======== Supplied records
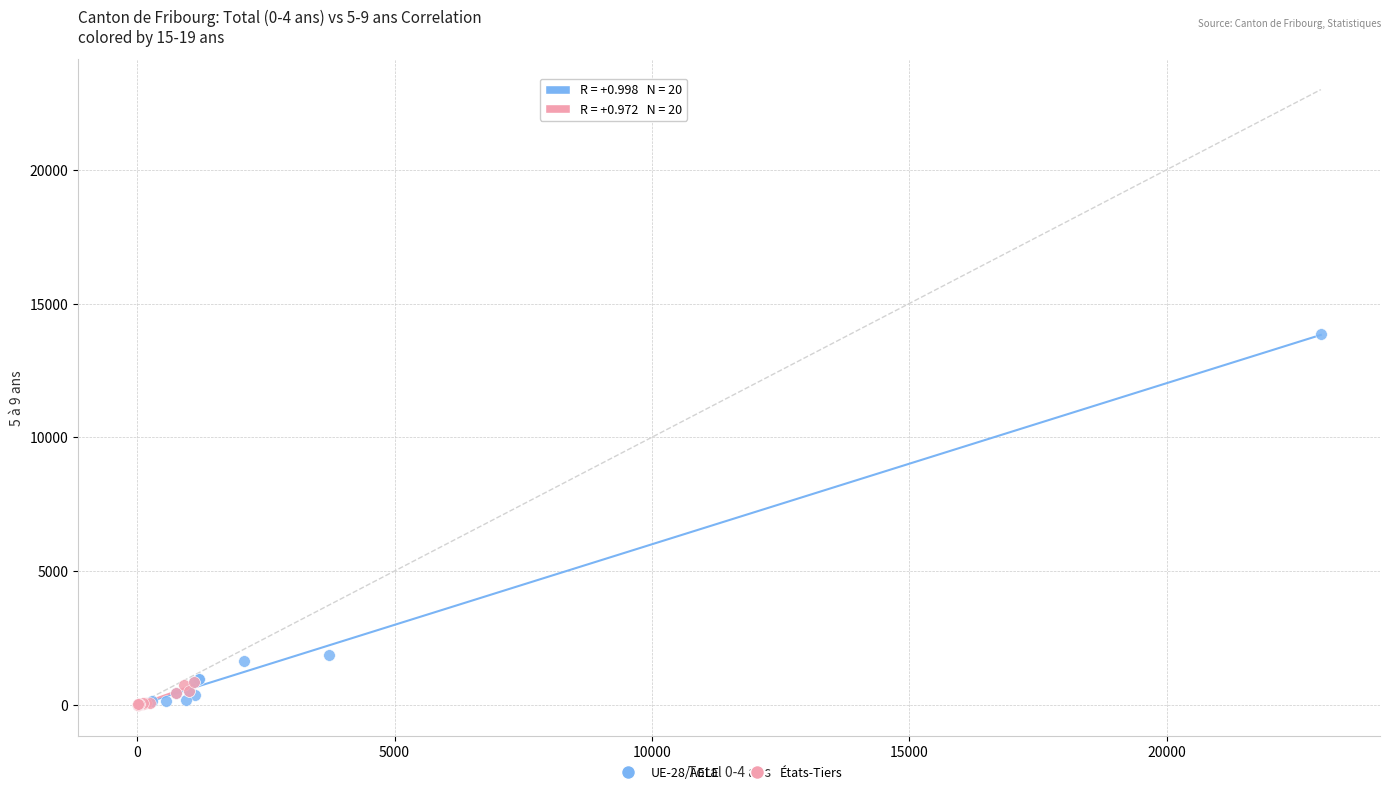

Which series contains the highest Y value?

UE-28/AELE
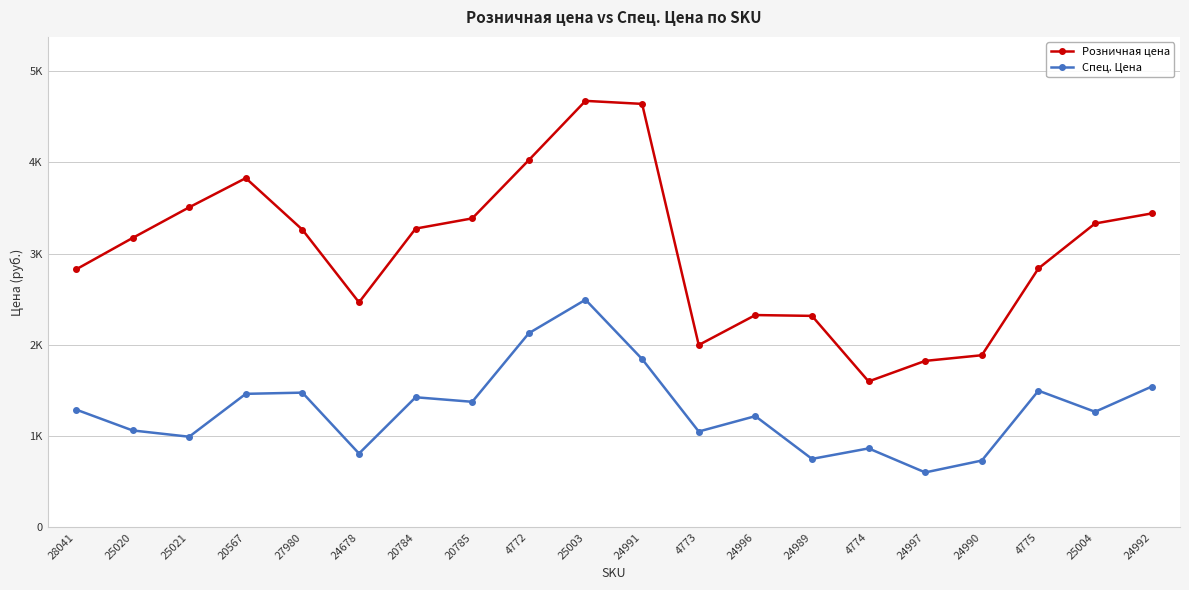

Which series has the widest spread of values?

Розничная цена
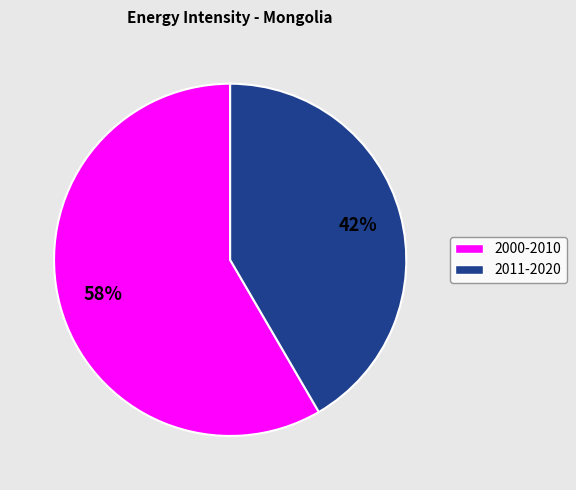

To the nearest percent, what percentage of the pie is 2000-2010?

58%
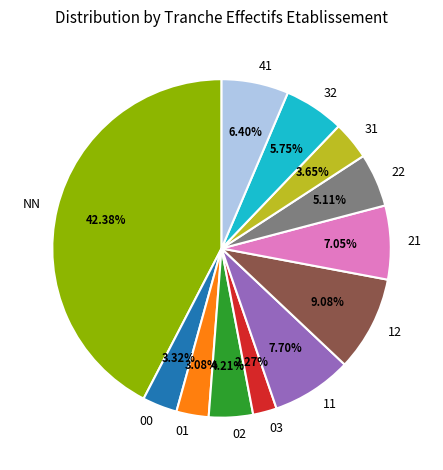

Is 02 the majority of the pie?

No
================
_Task statement:_ Display every line of the material above that contains the word "series", matching case exactly.

_Answer:_
Which series contains the highest Y value?
Which series has the widest spread of values?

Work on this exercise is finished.